Une agression en plein exercice de ses fonctions
Selon les informations rapportées par la rédaction de Guineematin.com, le journaliste documentait une scène où des candidats, expulsés d’un centre d’examen, étaient embarqués par des gendarmes. C’est alors qu’il a été pris pour cible par les agents de sécurité présents sur les lieux.
Dans un témoignage recueilli via un téléphone prêté par un gendarme, Kaïn Naboun Traoré relate les faits :
« Quand j’ai pris les images, les gendarmes sont venus m’arrêter. Le premier qui est venu m’a sérieusement bastonné. Il m’a fait tomber et m’a roué de coups. Ensuite, ils m’ont conduit à la gendarmerie d’Enta pour m’auditionner. Je suis là actuellement, en attente de mon audition. »
Condamnation ferme de la rédaction de Guineematin
La direction de Guineematin.com a condamné sans réserve cette agression physique et l’interpellation de son journaliste, qualifiant l’acte de « violent, arbitraire et intolérable ».
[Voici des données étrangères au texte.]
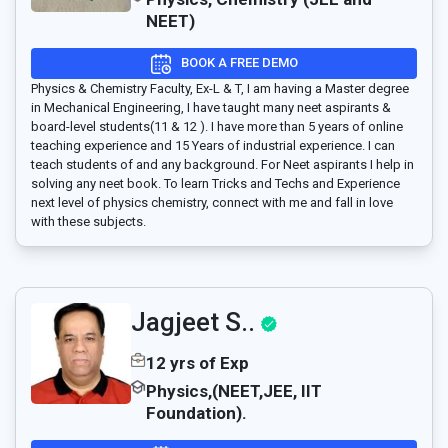
NEET)
BOOK A FREE DEMO
Physics & Chemistry Faculty, Ex-L & T, I am having a Master degree
in Mechanical Engineering, I have taught many neet aspirants &
board-level students(11 & 12 ). I have more than 5 years of online
teaching experience and 15 Years of industrial experience. I can
teach students of and any background. For Neet aspirants I help in
solving any neet book. To learn Tricks and Techs and Experience
next level of physics chemistry, connect with me and fall in love
with these subjects.
Jagjeet S..
12 yrs of Exp
Physics,(NEET,JEE, IIT
Foundation).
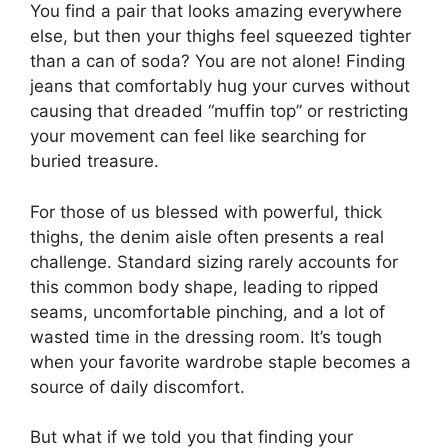
You find a pair that looks amazing everywhere
else, but then your thighs feel squeezed tighter
than a can of soda? You are not alone! Finding
jeans that comfortably hug your curves without
causing that dreaded “muffin top” or restricting
your movement can feel like searching for
buried treasure.
For those of us blessed with powerful, thick
thighs, the denim aisle often presents a real
challenge. Standard sizing rarely accounts for
this common body shape, leading to ripped
seams, uncomfortable pinching, and a lot of
wasted time in the dressing room. It’s tough
when your favorite wardrobe staple becomes a
source of daily discomfort.
But what if we told you that finding your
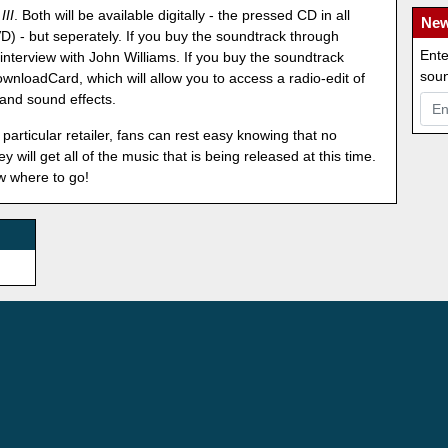
III
. Both will be available digitally - the pressed CD in all
New
D) - but seperately. If you buy the soundtrack through
Ente
interview with John Williams. If you buy the soundtrack
soun
nloadCard, which will allow you to access a radio-edit of
 and sound effects.
particular retailer, fans can rest easy knowing that no
 will get all of the music that is being released at this time.
w where to go!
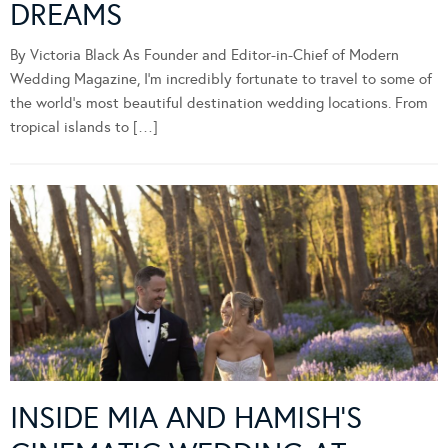
DREAMS
By Victoria Black As Founder and Editor-in-Chief of Modern
Wedding Magazine, I’m incredibly fortunate to travel to some of
the world’s most beautiful destination wedding locations. From
tropical islands to […]
INSIDE MIA AND HAMISH’S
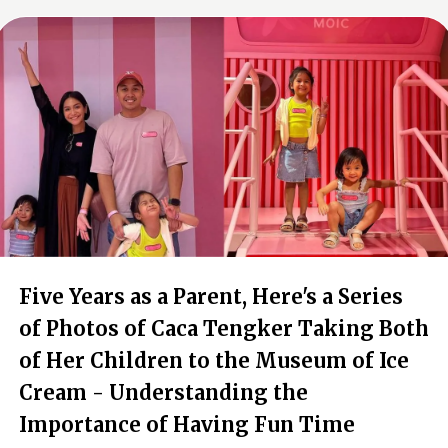
Five Years as a Parent, Here's a Series
of Photos of Caca Tengker Taking Both
of Her Children to the Museum of Ice
Cream - Understanding the
Importance of Having Fun Time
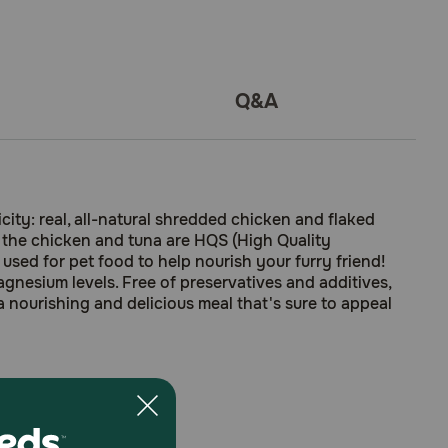
Q&A
ty: real, all-natural shredded chicken and flaked
at the chicken and tuna are HQS (High Quality
sed for pet food to help nourish your furry friend!
magnesium levels. Free of preservatives and additives,
 a nourishing and delicious meal that's sure to appeal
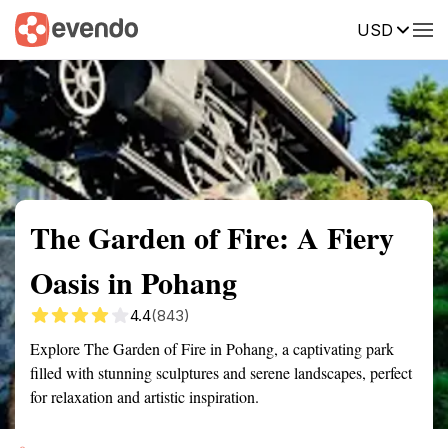
USD
Summary
Map
Getting there
Description
Reviews
The Garden of Fire: A Fiery
Oasis in Pohang
4.4
(843)
Explore The Garden of Fire in Pohang, a captivating park
filled with stunning sculptures and serene landscapes, perfect
for relaxation and artistic inspiration.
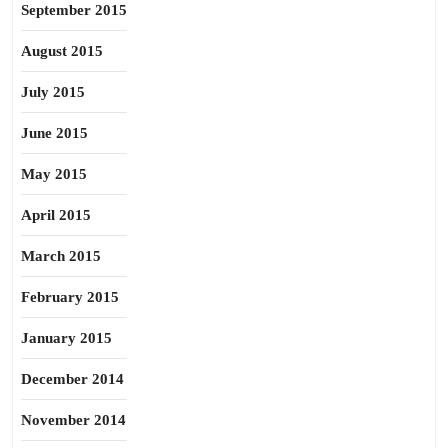
September 2015
August 2015
July 2015
June 2015
May 2015
April 2015
March 2015
February 2015
January 2015
December 2014
November 2014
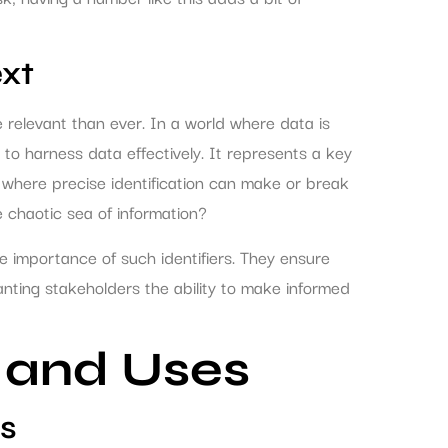
xt
elevant than ever. In a world where data is
to harness data effectively. It represents a key
, where precise identification can make or break
the chaotic sea of information?
he importance of such identifiers. They ensure
anting stakeholders the ability to make informed
 and Uses
s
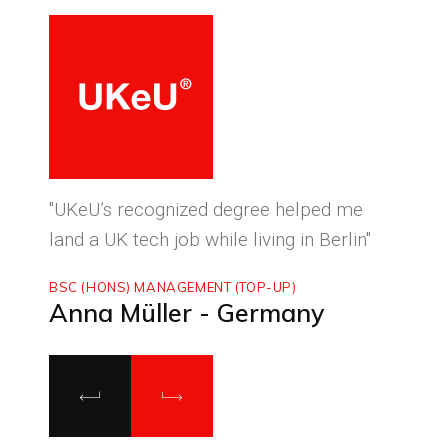
ced
"UKeU’s recognized degree helped me
"With
land a UK tech job while living in Berlin"
to ma
BSC (HONS) MANAGEMENT (TOP-UP)
MASTE
Anna Müller - Germany
Luca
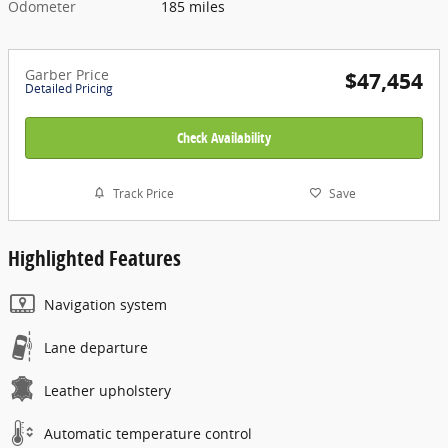
Odometer
185 miles
Garber Price
$47,454
Detailed Pricing
Check Availability
Track Price
Save
Highlighted Features
Navigation system
Lane departure
Leather upholstery
Automatic temperature control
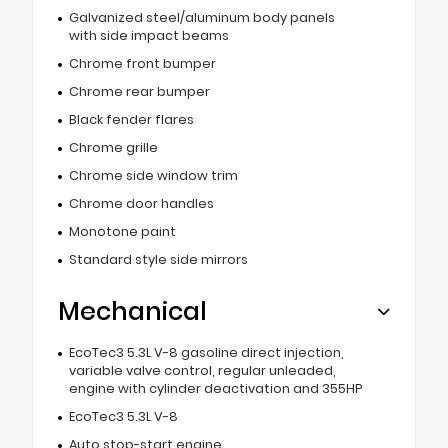
Galvanized steel/aluminum body panels
with side impact beams
Chrome front bumper
Chrome rear bumper
Black fender flares
Chrome grille
Chrome side window trim
Chrome door handles
Monotone paint
Standard style side mirrors
Mechanical
EcoTec3 5.3L V-8 gasoline direct injection,
variable valve control, regular unleaded,
engine with cylinder deactivation and 355HP
EcoTec3 5.3L V-8
Auto stop-start engine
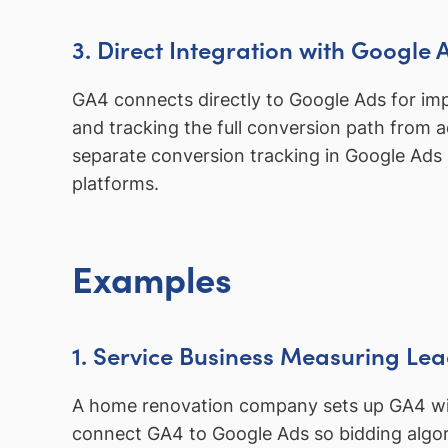
3. Direct Integration with Google 
GA4 connects directly to Google Ads for im
and tracking the full conversion path from 
separate conversion tracking in Google Ads
platforms.
Examples
1. Service Business Measuring Lea
A home renovation company sets up GA4 with
connect GA4 to Google Ads so bidding algorit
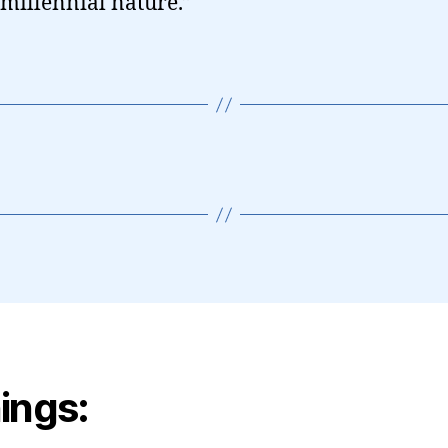
millennial nature.”
ings:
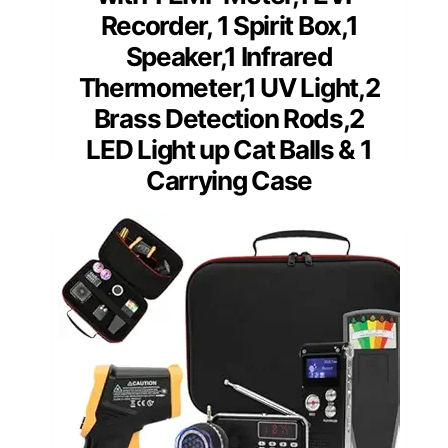
Recorder, 1 Spirit Box,1
Speaker,1 Infrared
Thermometer,1 UV Light,2
Brass Detection Rods,2
LED Light up Cat Balls & 1
Carrying Case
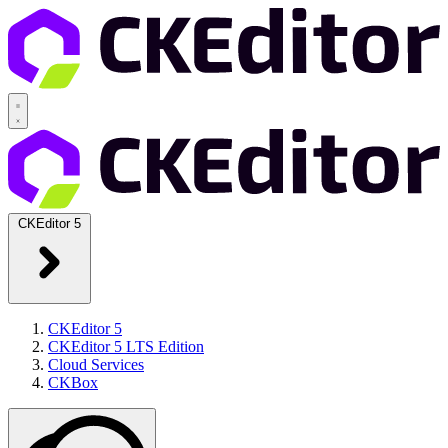
CKEditor 5
CKEditor 5
CKEditor 5 LTS Edition
Cloud Services
CKBox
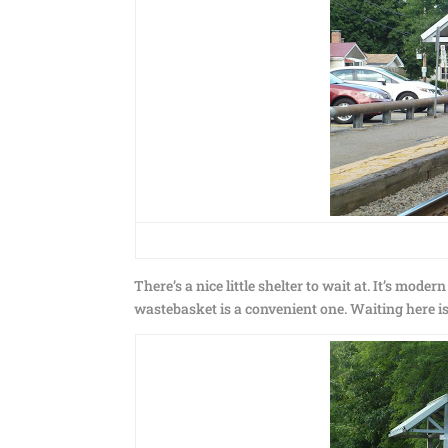
There’s a nice little shelter to wait at. It’s mode
wastebasket is a convenient one. Waiting here i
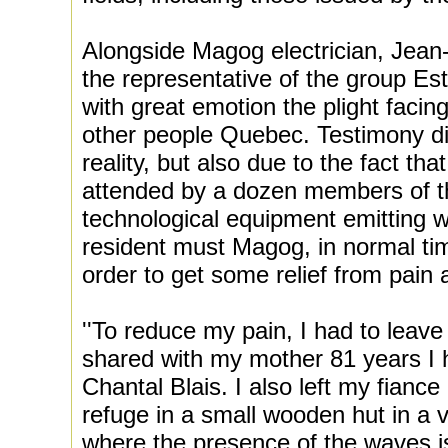
Alongside Magog electrician, Jean
the representative of the group Est
with great emotion the plight facing 
other people Quebec. Testimony diff
reality, but also due to the fact t
attended by a dozen members of t
technological equipment emitting 
resident must Magog, in normal time
order to get some relief from pain
''To reduce my pain, I had to leav
shared with my mother 81 years I 
Chantal Blais. I also left my fianc
refuge in a small wooden hut in a v
where the presence of the waves is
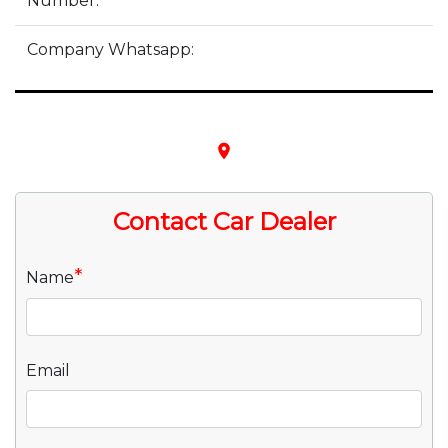
Number:
Company Whatsapp:
place
Contact Car Dealer
*
Name
Email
Un nouvel affront à la liberté de la presse
Cet incident intervient dans un contexte de plus en plus préoccupant pour les acteurs des médias en Guinée. Il ravive les inquiétudes quant à la protection des journalistes et au respect des principes fondamentaux garantis par la Charte de la Transition, notamment la liberté d’informer.
Guineematin.com appelle les autorités compétentes à ouvrir une enquête impartiale pour situer les responsabilités et mettre fin à l’impunité des violences commises contre les professionnels des médias.
Le journaliste quant à lui, a été libéré quelques minutes après son interpellation.